* WHAT NEEDS TO BE DONE
Reproduce the data below word for word, omitting the pictures.

/---

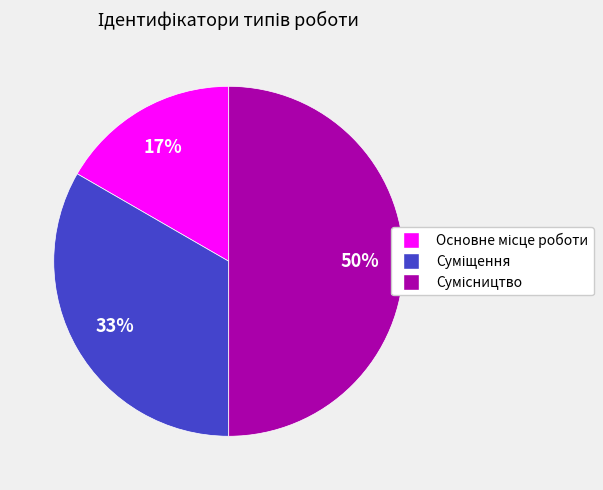

To the nearest percent, what is the difference between the largest and smallest slice percentages?

33%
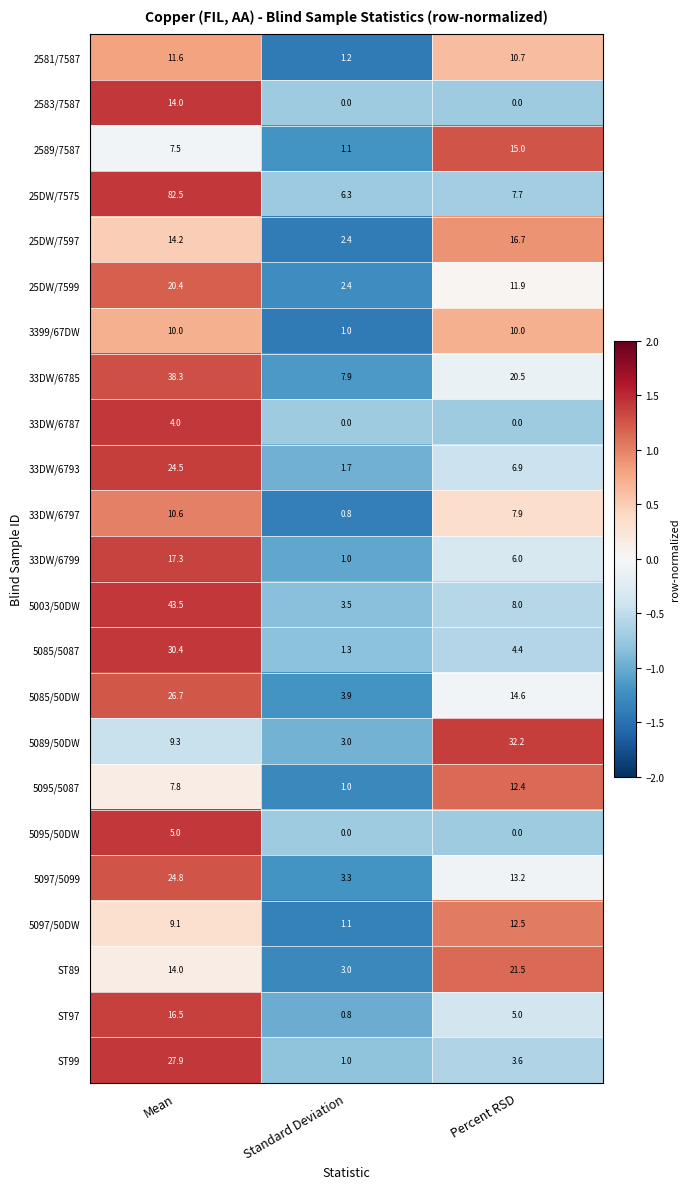

How many data points in 33DW/6797 are above 7?

2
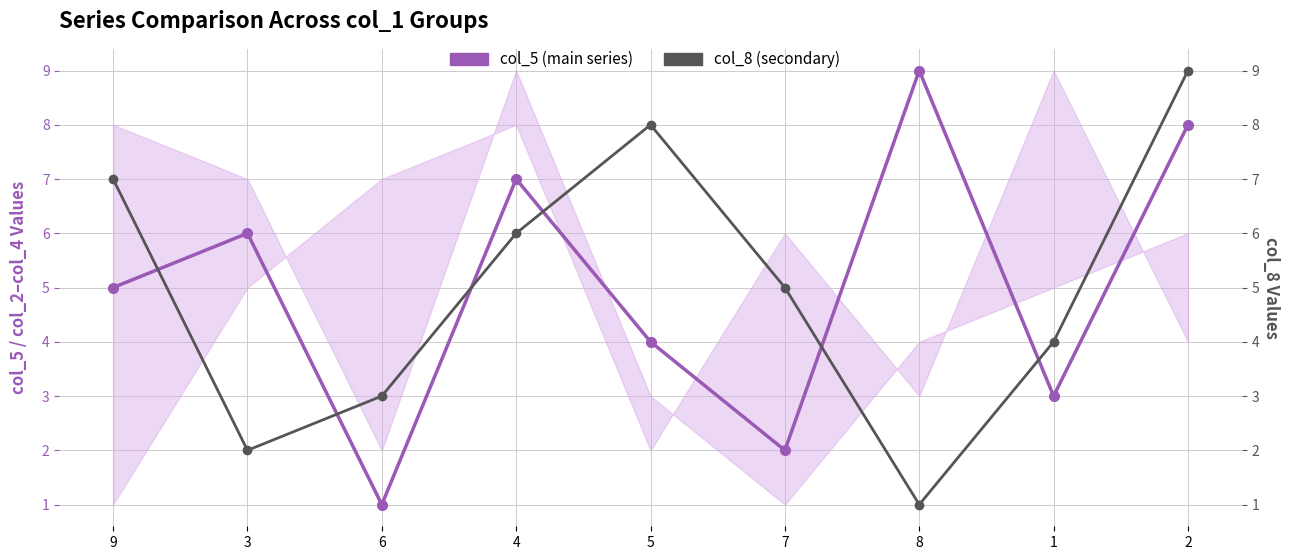

Count the number of data series in this chart.

2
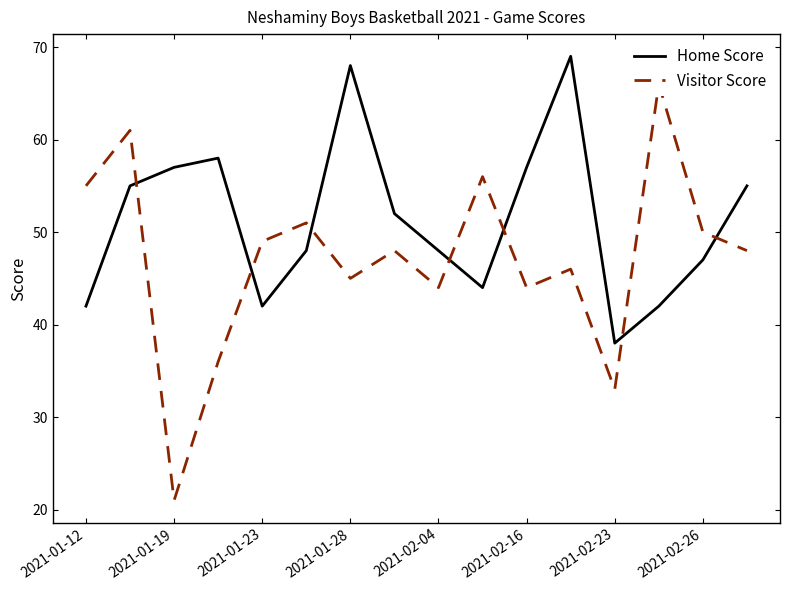

Which category has the lowest value in the Home Score series?

2021-02-23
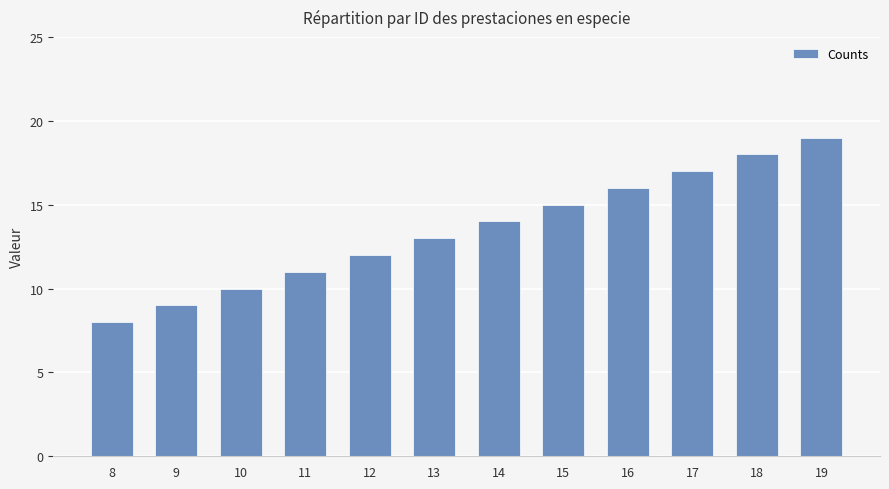

Is it true that the value at 13 is 13?

True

\---

* SOLUTION TO THIS PROBLEM
To the nearest percent, what is the difference between the largest and smallest slice percentages?

33%

How many data points in 33DW/6797 are above 7?

2

Count the number of data series in this chart.

2

Which category has the lowest value in the Home Score series?

2021-02-23

Is it true that the value at 13 is 13?

True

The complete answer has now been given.